Утешая Ингилетту, Альдона сжимала в пальцах серебряную уточку, висевшую на цепочке между наплечных застежек. Эту уточку подарила ей мать, давным-давно, когда ей было лет пять, не больше. Ей мерещилось, что мать смотрит на нее откуда-то сверху, и она сжимала в пальцах твердую серебряную фигурку, как теплую руку той, что от нее ушла.
Стемнело, и ночь прошла в ожидании. Передовой отряд под предводительством Эгиля ушел навстречу врагу: Вигмар велел им не показываться, а только следить и посылать вести. Все были готовы к чему угодно, взволнованы и возбуждены, затянувшееся ожидание мучило. Женщины и прочие неспособные к битве сидели в домах, мужчины с оружием наготове стояли, сидели, ходили во дворе и на пустыре перед усадьбой, поскольку внутри всем не хватало места, и все время ждали: вот-вот Эгиль подаст весть, что враг близок, и Вигмар сам поведет их в бой.
– Мы узнаем, что за гость явился к нам! – приговаривал Вигмар, стараясь спокойным звуком своего голоса внушить всем убеждение, что вожак с ними и беспокоиться не о чем. – И если у него дурные намерения, то мы навсегда его отучим к нам ходить.
А мимоходом, среди прочего, Вигмар думал и о том, сколько веселого позора их ожидает, если это все-таки морок и они так торжественно и пышно приготовились к встрече собственного овечьего стада.

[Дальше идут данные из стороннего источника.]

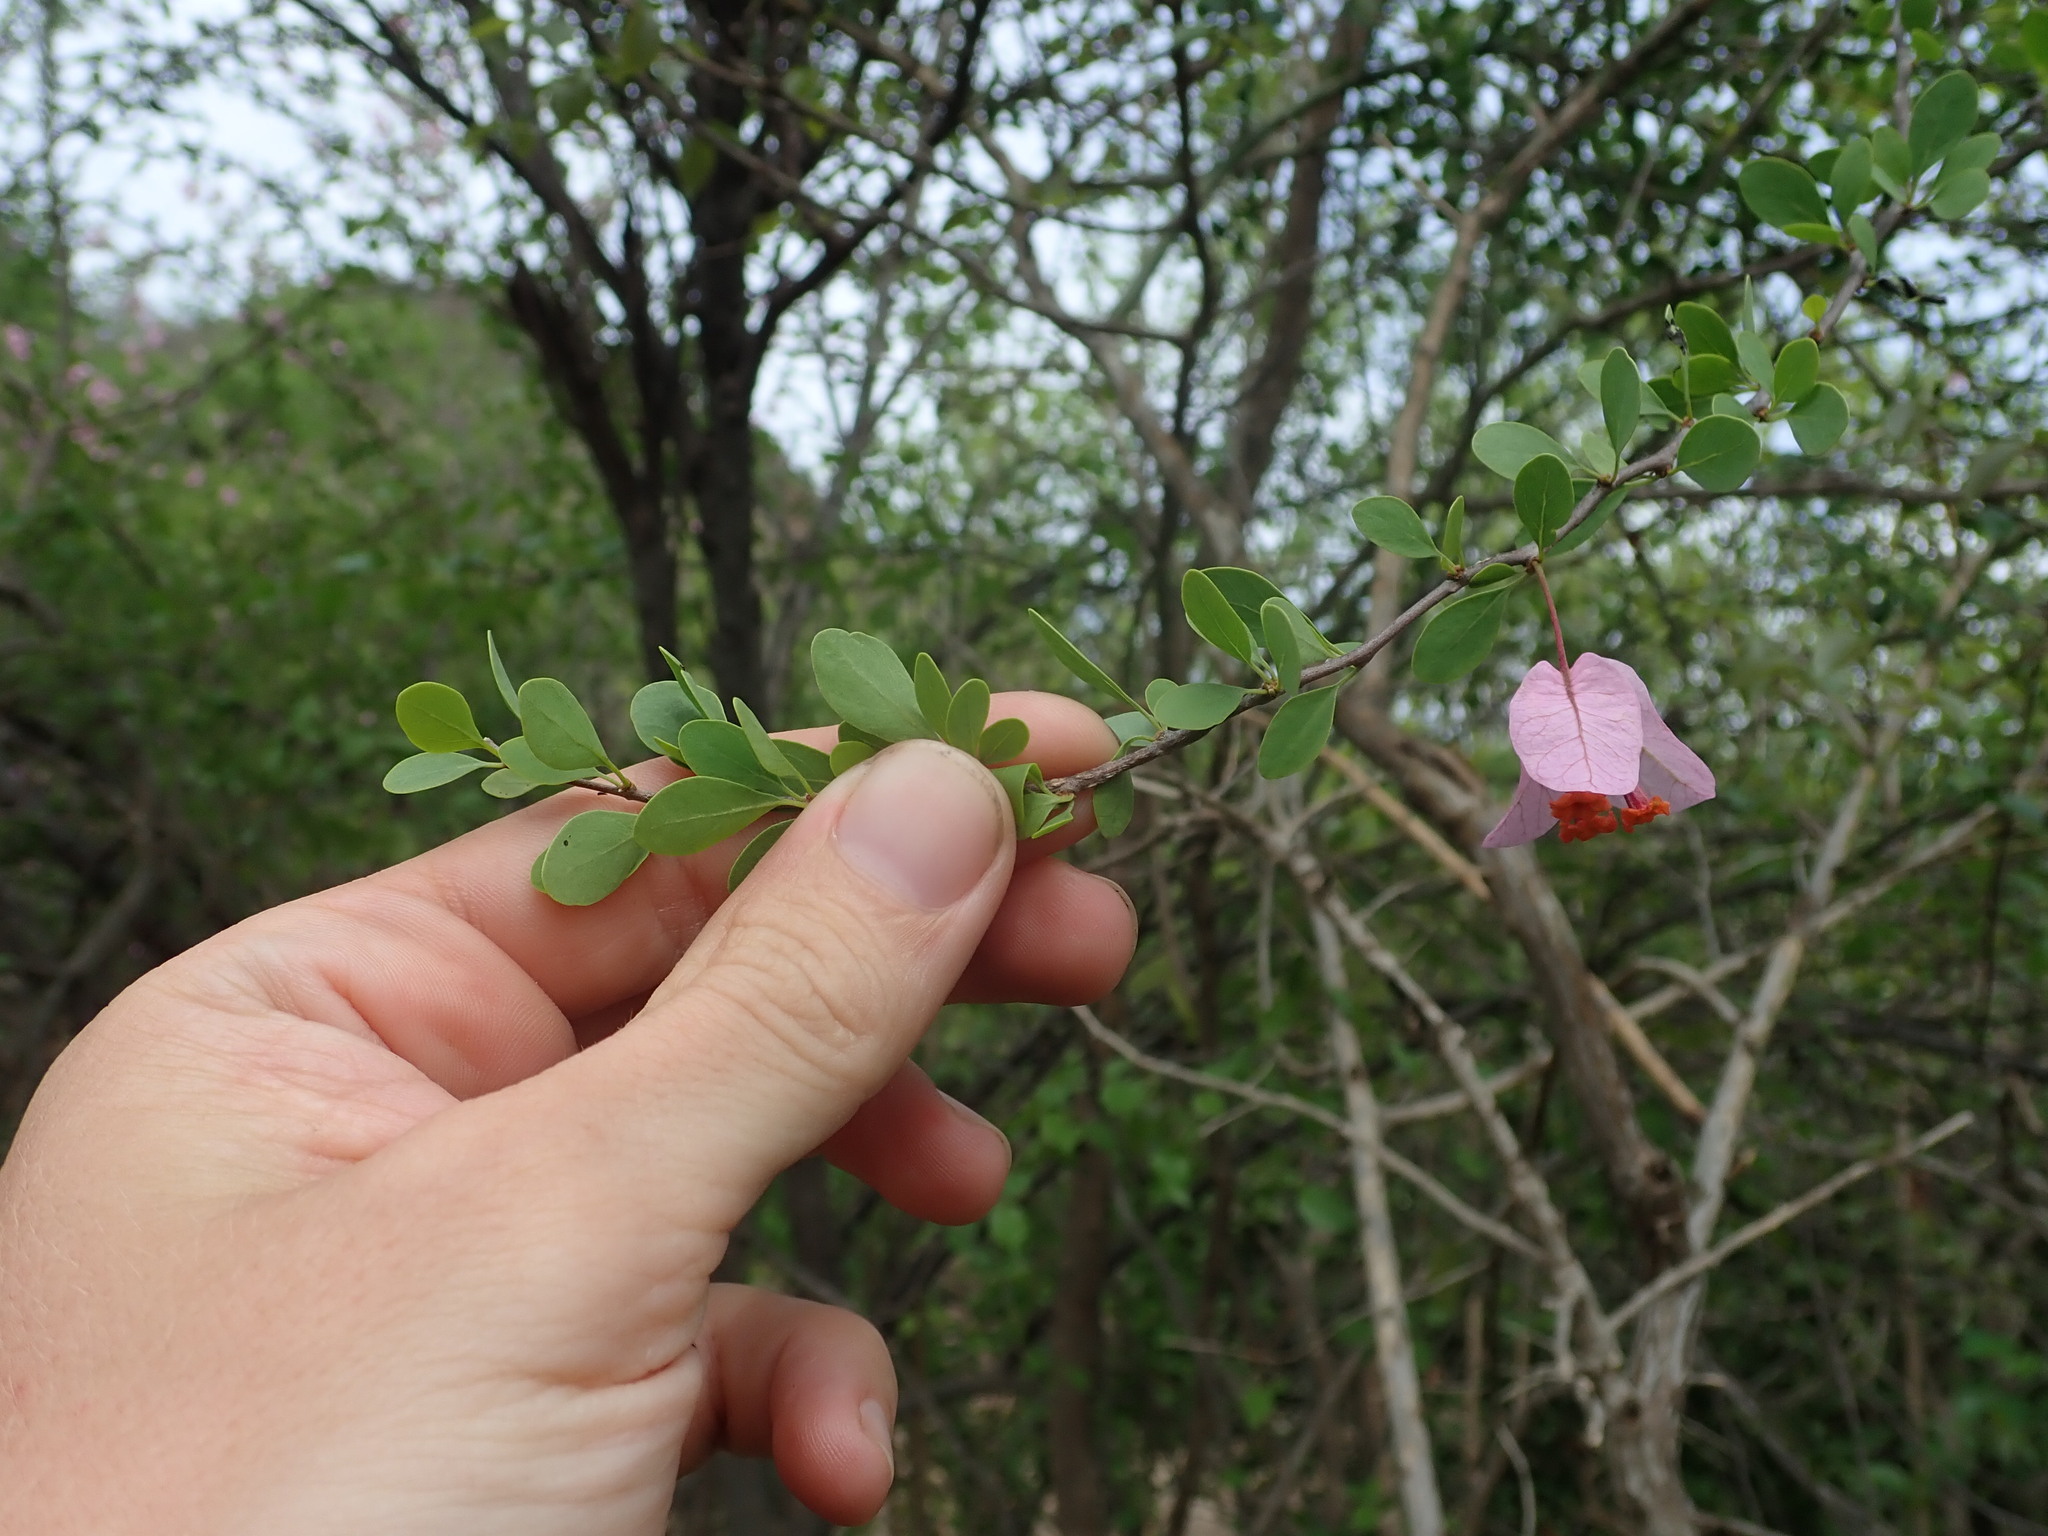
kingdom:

Перед рассветом вести действительно пришли, но не такие, как ожидалось. Давясь от смеха, Ульвиг, присланный Эгилем, пересказал нечто невероятное: матушка Блоса верхом на своем олене сама выехала навстречу врагу, вступила в бой и одержала решительную победу над двергом, который служил пришельцам проводником. И теперь они сидят на перевале у Овечьего родника и явно не знают, что делать дальше!